(The problem) Find every row below that contains the word "AuthService" and copy each of those rows in full.

════

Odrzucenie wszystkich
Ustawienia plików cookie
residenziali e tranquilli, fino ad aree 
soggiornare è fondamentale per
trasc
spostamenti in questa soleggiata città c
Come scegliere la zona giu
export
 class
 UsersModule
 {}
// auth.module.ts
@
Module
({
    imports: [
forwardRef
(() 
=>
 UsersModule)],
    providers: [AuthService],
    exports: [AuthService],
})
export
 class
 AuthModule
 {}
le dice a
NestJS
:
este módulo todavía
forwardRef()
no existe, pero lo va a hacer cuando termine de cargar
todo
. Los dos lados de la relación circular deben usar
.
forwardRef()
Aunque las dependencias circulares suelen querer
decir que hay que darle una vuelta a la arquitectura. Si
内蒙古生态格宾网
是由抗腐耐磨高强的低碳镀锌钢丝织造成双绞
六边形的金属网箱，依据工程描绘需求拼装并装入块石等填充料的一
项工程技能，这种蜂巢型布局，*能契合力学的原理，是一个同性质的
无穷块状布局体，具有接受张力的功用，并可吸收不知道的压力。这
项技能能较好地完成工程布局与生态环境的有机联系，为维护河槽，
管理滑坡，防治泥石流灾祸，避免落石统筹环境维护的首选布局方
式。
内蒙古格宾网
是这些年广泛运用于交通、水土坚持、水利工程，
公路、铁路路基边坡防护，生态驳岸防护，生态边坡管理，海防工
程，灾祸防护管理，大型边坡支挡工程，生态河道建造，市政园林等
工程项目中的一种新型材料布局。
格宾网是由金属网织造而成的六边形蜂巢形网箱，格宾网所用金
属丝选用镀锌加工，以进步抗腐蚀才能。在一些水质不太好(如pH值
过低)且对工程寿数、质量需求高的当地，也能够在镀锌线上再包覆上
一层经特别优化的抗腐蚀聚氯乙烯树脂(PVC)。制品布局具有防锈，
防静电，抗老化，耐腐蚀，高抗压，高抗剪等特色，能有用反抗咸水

════

(Answer to this task)
    providers: [AuthService],
    exports: [AuthService],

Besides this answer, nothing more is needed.